There continues to be very patchy coverage of the progress and outcomes of Interest Rate Hedging product reviews. The impression would be that the majority of cases have gone through the FCA approved process to have the facts reviewed by an independent reviewer and for compensation to be paid where appropriate. Many of those initial compensation payments have indeed been made – but the more complex aspects of compensation will be the payments to be made for ‘Consequential Loss’.
Consequential Loss claims are complex and it is very important to understand what qualifies and what doesn’t and then to be able to present the facts in a compelling way. These cases will be ruthlessly examined by the banks. One case handled by us will have implications on the business over the next five years and if it is agreed will involve the bank making an assessment annually based on the release of financial information.
Meanwhile two pivotal issues have been pursued to the Courts, which could have an effect on some cases which could have been considered to have been dealt with:
An important judgement in the case of ‘Suremine Ltd v Barclays Bank plc’ has created the opportunity for the borrower to make a claim that the bank was negligent in conducting the review in the way that it did. The claimant had objected to the outcome of the banks review and specifically the banks decision about the ‘replacement product’ that the bank decreed would have been taken out instead of the SWAP. This is common in many cases and has the effect of reducing the amount of the compensation paid. Suremine argued that the bank had a duty of care to the customer to conduct the review in their interests, but the bank argued that their duty of care was to the FCA, to conduct the review in accordance with the process.
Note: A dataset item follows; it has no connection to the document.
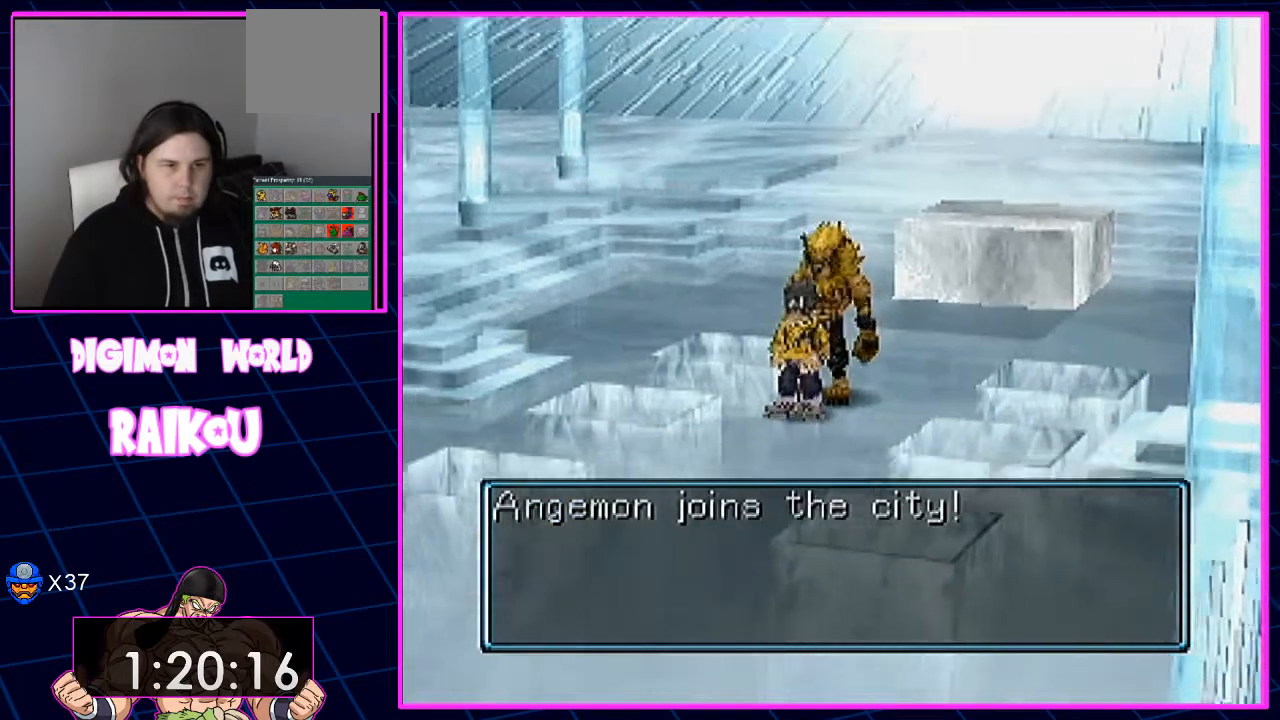
{"dt_ms": 500, "buttons": ["DPAD_DOWN", "DPAD_LEFT"], "left_stick": "center", "right_stick": "center", "events": []}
This is a finely balanced argument and the judge gave permission for the claim to proceed.
Another important point came out of this case which has not been picked up on as much as the above issue. This is the impact that this could have on ‘time-barred’ claims. Many of these miss-selling cases couldn’t be pursued in the courts because of the time elapsed under the Statute of Limitations. However if the outcome of this case is positive for the claimant it could have the impact of effectively ‘starting the clock again’ with the actual review (rather than the miss-selling event).
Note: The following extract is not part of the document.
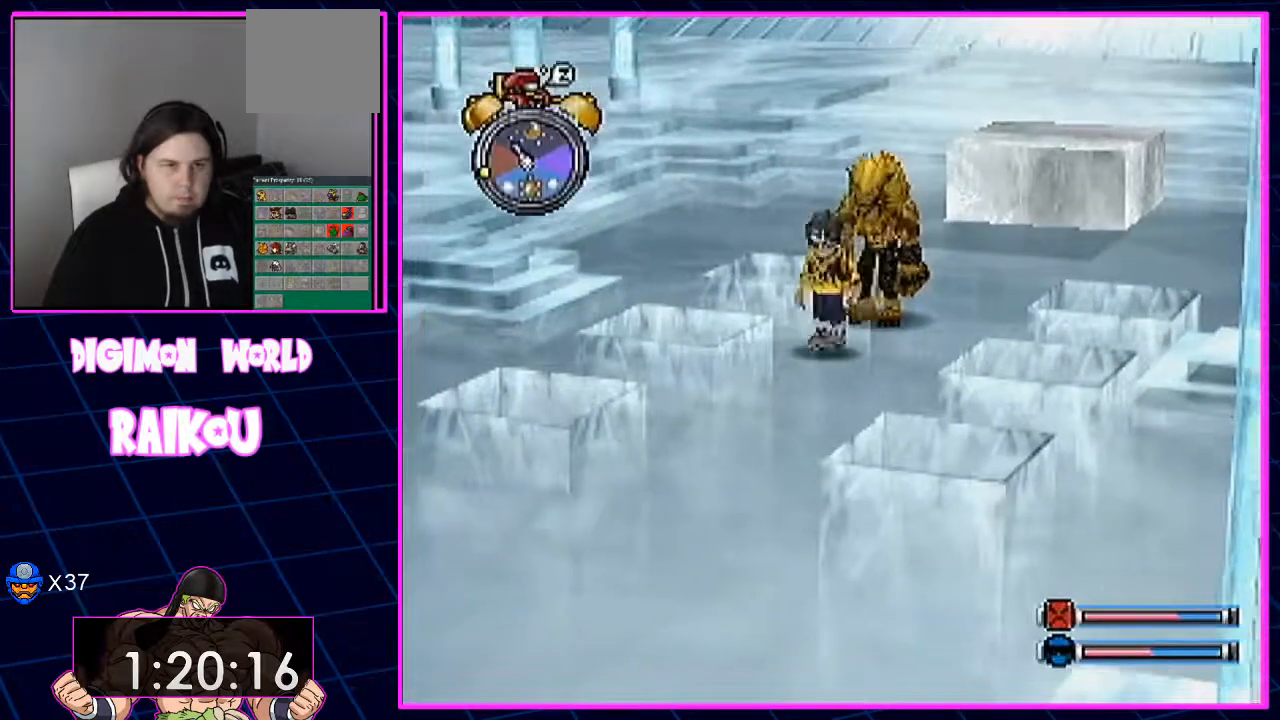
{"dt_ms": 1000, "buttons": ["DPAD_DOWN", "DPAD_LEFT"], "left_stick": "center", "right_stick": "center"}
This will be a case to watch.
Other cases are in the pipeline which are claiming that as the banks have been ‘found guilty’ of manipulating LIBOR their IRHP contracts linked to LIBOR are invalidated. A moot point here is that the banks have not technically been ‘found guilty’. Company formation Financial regulator reviews (here and in the US) have led to fines being imposed but that is not technically the same. Again if a court rules on a case such as this it will create a major precedent.
A lot therefore going on behind the scenes – despite it having gone quiet in the regular Sunday papers!